With the "intro" songs out of the way the first of the album's most accomplished tracks, 'Waltz', begins. With a similar timbre to 'The Source' from the quintet's debut album, the song is a slow-building, synth-based track with a steady, eager beat and stunning duet-vocals. A reverb-drenched vocal sample synth leads the way atop a swelling eBow, all the while pushing through dancefloor-friendly motions without ever needing to kick off into something "big" or heavy. Subtleties in Moudler's mixing really show through here with drums jumping from left to right and clever vocal layering on lines "kick up your heels on the double" and "as the worlds pile up" leave this humble production nerd giggling like a wee boy. The song is met with its equal later in the album, 'Grow Old', a 6 minute slowpus™ with more soft fuzzy synths and one of the best uses of vocoder in years. Seriously. Gentle baby mobile chimes float around while a broken guitar glitches sombrely and the synthesiser swells only to die away again.

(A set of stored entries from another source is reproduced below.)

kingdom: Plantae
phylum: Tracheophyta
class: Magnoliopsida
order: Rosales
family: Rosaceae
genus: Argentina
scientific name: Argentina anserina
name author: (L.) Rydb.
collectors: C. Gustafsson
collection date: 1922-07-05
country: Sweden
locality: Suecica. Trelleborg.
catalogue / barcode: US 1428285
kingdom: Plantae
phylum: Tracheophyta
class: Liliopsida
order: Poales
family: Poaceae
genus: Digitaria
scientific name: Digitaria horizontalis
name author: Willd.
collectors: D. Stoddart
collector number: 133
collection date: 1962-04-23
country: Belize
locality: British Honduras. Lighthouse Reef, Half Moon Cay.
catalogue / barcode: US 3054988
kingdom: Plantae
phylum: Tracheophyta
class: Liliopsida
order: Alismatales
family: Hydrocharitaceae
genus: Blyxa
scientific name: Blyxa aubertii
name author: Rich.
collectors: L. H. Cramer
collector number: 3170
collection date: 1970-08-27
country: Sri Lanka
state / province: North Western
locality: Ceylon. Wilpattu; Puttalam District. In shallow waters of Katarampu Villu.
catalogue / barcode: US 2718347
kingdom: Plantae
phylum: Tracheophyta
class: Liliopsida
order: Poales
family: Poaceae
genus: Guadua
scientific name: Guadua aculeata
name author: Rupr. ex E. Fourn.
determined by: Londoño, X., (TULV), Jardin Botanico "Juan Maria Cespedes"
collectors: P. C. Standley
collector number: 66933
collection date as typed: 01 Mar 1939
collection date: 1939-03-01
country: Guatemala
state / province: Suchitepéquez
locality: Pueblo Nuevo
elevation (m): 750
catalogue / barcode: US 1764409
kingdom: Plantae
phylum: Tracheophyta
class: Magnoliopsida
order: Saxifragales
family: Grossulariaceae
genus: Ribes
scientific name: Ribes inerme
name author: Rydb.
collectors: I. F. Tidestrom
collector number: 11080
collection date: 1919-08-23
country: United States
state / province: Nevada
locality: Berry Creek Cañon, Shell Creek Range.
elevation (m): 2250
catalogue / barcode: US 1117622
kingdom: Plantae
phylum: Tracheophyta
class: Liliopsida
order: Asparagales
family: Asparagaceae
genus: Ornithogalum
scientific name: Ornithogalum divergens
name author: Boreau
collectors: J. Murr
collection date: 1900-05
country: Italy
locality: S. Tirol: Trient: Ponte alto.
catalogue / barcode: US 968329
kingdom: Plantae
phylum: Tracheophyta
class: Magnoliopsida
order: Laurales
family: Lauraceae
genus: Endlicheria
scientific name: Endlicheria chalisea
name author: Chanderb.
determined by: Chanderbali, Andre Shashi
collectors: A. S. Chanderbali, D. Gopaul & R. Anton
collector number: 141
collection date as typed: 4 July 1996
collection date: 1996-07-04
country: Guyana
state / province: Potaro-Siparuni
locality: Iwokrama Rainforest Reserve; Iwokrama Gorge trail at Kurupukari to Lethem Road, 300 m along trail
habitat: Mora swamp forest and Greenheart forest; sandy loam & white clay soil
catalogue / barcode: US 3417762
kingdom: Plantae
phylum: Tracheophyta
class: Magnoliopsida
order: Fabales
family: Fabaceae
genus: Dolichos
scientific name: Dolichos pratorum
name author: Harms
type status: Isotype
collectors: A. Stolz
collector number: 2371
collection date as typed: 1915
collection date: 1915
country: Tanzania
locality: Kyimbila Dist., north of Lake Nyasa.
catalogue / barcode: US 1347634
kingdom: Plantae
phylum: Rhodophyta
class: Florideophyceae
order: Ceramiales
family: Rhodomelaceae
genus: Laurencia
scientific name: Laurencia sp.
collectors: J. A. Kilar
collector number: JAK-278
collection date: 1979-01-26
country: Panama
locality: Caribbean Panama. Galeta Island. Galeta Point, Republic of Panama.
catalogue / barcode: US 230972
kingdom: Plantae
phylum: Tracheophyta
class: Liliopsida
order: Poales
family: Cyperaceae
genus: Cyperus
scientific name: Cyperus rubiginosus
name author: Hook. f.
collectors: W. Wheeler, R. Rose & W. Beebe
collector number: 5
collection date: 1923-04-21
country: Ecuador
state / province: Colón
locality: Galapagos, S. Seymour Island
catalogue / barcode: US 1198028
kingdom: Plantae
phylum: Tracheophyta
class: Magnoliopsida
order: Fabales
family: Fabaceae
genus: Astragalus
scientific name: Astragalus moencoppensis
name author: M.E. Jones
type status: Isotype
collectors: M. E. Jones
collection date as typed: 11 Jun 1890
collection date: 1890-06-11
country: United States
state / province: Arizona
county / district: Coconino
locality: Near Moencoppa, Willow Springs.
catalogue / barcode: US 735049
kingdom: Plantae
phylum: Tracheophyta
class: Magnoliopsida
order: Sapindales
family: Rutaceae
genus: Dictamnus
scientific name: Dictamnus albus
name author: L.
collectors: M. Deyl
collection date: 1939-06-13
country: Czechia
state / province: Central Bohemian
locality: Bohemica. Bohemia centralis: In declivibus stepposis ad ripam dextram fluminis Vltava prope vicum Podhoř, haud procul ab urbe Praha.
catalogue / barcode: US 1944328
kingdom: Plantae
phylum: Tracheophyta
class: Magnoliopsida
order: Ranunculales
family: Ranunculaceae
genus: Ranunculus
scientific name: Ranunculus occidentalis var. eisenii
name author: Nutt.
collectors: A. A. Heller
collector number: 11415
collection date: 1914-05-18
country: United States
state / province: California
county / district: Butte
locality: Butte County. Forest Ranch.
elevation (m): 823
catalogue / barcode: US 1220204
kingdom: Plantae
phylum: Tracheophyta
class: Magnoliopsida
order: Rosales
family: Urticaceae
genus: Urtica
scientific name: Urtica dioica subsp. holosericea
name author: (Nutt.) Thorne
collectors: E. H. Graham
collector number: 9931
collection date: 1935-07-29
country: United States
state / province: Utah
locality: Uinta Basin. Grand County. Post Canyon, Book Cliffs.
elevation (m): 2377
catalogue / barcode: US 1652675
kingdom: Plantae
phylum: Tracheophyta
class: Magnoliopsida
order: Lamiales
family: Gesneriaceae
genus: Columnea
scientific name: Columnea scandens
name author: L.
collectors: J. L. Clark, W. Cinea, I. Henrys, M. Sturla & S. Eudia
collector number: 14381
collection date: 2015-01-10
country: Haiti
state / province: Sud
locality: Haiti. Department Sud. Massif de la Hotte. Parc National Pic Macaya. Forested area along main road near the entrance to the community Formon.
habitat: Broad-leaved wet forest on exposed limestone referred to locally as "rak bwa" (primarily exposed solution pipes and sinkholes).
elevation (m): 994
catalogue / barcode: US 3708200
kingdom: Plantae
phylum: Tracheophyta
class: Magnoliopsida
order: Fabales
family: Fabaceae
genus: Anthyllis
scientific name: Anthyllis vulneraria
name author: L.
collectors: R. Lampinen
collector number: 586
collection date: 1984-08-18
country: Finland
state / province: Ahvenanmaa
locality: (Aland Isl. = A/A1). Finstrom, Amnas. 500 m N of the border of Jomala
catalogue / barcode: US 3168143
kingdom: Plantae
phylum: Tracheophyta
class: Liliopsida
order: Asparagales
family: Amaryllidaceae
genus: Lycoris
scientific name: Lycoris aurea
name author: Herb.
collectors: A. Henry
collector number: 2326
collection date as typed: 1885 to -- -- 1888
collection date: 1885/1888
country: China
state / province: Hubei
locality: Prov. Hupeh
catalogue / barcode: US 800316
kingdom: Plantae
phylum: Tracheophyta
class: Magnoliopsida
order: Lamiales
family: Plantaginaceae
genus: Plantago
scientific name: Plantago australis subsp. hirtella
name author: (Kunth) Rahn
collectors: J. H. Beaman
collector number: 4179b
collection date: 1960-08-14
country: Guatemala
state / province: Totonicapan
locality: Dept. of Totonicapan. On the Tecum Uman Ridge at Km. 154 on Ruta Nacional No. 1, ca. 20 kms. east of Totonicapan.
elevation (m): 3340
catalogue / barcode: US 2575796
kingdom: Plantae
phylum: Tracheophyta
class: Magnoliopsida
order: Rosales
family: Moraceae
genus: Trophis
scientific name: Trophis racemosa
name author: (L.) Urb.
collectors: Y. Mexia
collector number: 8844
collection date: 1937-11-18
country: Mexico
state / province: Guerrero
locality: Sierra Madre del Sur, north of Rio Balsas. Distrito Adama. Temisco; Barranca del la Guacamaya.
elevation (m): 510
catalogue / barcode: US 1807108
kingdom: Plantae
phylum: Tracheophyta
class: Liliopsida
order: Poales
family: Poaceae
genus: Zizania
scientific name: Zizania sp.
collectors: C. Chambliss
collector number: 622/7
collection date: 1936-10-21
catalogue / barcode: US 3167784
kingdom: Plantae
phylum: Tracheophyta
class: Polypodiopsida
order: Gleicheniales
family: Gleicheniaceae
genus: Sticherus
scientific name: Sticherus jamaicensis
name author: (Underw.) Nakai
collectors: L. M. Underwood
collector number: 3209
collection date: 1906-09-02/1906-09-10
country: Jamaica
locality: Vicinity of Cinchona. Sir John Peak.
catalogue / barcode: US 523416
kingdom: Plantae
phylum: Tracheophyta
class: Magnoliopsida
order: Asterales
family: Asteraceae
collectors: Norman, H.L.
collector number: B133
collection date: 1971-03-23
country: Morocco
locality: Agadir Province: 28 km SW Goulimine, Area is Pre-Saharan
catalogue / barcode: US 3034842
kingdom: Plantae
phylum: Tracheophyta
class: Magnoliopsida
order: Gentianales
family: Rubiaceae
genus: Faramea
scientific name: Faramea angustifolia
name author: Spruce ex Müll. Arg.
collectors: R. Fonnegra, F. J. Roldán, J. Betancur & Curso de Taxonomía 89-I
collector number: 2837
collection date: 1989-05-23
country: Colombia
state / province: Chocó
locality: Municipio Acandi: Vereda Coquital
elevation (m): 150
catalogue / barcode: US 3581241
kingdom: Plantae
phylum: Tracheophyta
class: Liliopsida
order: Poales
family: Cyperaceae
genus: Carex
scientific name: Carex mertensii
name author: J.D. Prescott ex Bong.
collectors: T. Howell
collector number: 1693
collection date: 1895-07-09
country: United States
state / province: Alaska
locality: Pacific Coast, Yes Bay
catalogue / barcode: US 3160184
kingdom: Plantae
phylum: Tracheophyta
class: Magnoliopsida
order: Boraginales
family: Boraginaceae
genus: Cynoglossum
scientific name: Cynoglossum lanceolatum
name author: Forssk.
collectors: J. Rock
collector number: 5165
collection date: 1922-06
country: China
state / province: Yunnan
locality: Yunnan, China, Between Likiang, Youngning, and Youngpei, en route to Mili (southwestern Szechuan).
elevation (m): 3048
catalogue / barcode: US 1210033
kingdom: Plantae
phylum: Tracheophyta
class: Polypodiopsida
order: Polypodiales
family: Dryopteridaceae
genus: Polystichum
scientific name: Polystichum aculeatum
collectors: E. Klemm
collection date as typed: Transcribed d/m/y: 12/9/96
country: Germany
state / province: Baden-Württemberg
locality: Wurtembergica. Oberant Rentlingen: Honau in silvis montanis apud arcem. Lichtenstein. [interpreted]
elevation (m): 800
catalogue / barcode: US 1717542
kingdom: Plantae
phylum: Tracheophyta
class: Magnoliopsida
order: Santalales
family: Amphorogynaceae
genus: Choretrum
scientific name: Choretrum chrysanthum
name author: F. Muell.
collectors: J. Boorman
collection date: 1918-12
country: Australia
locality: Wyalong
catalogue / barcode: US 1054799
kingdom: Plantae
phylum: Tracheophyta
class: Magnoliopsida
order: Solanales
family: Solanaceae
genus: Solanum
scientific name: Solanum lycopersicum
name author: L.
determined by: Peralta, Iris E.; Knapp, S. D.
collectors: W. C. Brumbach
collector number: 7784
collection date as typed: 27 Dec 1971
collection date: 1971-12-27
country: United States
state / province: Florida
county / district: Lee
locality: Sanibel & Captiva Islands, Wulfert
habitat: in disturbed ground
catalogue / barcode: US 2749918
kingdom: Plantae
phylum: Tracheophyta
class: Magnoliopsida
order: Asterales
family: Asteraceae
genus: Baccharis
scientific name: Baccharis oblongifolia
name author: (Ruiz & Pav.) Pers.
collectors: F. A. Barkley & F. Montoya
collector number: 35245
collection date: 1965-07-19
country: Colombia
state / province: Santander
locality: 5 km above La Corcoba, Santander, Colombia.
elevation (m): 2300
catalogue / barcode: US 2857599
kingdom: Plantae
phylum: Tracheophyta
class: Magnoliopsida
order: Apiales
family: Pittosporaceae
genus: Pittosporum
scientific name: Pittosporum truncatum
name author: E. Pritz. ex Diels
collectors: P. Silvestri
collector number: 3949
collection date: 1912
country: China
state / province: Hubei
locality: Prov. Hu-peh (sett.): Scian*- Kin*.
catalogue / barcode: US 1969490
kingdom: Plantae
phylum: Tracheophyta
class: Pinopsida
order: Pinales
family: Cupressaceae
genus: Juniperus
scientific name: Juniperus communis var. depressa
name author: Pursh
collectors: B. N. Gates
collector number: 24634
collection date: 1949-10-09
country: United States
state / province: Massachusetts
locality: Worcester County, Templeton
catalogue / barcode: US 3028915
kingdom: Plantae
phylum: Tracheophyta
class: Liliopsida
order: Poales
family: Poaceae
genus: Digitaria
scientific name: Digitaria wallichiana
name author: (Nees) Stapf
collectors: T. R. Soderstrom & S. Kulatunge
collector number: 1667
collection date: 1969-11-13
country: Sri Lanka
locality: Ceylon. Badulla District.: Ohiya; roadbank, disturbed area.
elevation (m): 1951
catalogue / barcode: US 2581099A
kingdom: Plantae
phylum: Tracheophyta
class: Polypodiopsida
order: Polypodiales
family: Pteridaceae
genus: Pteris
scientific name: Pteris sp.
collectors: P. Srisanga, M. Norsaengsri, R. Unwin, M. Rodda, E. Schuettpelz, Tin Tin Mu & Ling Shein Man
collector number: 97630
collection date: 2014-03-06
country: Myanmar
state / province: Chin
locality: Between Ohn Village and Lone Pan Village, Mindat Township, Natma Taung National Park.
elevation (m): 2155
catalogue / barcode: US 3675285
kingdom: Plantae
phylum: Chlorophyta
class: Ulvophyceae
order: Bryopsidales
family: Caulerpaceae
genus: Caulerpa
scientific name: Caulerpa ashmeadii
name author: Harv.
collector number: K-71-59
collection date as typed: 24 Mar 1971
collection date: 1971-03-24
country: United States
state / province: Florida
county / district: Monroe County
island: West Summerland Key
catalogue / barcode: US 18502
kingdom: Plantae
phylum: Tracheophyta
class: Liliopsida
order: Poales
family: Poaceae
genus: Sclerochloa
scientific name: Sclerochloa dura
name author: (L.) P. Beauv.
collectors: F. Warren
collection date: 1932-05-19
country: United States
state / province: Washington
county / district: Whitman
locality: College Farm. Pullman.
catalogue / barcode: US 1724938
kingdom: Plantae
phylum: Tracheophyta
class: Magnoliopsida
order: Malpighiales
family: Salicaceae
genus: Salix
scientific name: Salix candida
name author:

The song, like many others on the record, focuses on the aftermath of a breakup with bitter, almost blasé lyrics about who holds the blame this time: "I'm sorry for explaining how you fucked it up again / now I'm watching you backpedal / I wasn't supposed to feel ashamed."
Lyrically, In Rolling Waves is a huge step forward from Passive Me, Aggressive You, but that's not to say that they were ever bad. Lines like "I am a fire if you hesitate" in 'Waltz' or in 'The Mess': "How does it feel to be on the fault-line? / And how do we feel when we're on the decline? / 'cause it's a hell of a long way to fall just to learn to get up." An important song to mention whilst on this theme is 'I Kill Giants' which, while sounding upbeat and fun, is actually a truly touching, heartfelt song about singer Alisa's mother dying of cancer. 'A Small Reunion' is another interesting song written on an acoustic guitar that builds into a huge string-backed grand finale that seems to be about the group leaving New Zealand for America: "Here's to me and here's to you."
In Rolling Waves is a truly excellent record and an impressive step up from the band's debut. It's also so vast that, to cover everything, this review would have to be twice as long… at least. For some this album might be too soft, since electric guitars are all but gone in favour of spacious layering and reverberance - the songs are still powerful, but not raw or gritty. 'What We Want' is a brilliant throwback to 80's synthpop a-la The Human League, while 'We Are Leaving' is a deep, science fiction soundtrack-ready alien cyborg that could've even been inspired by the recent Tron soundtrack by Daft Punk.
Mostly the record has moved on from its Nine Inch Nails heavy sound and has moved more towards that of M83, or, well, The Naked and Famous. Whether this album is your cup of tea or not, whether you prefer the chunky anthems such as 'All of This', 'Frayed' or 'Girls Like You' it cannot be denied that the group has grown up and moved forward: the production value has increased tenfold from an already high standard, thanks to Justin Meldal-Johnsen and Alan Moudler, and the songwriting & performance is at least on par or above.
The Naked and Famous haven't really slowed down since they broke out across the UK and America years ago, so if this new record and the tour schedule is anything to go by, their plan is world domination or bust - and I very much look forward to catching them next month in London.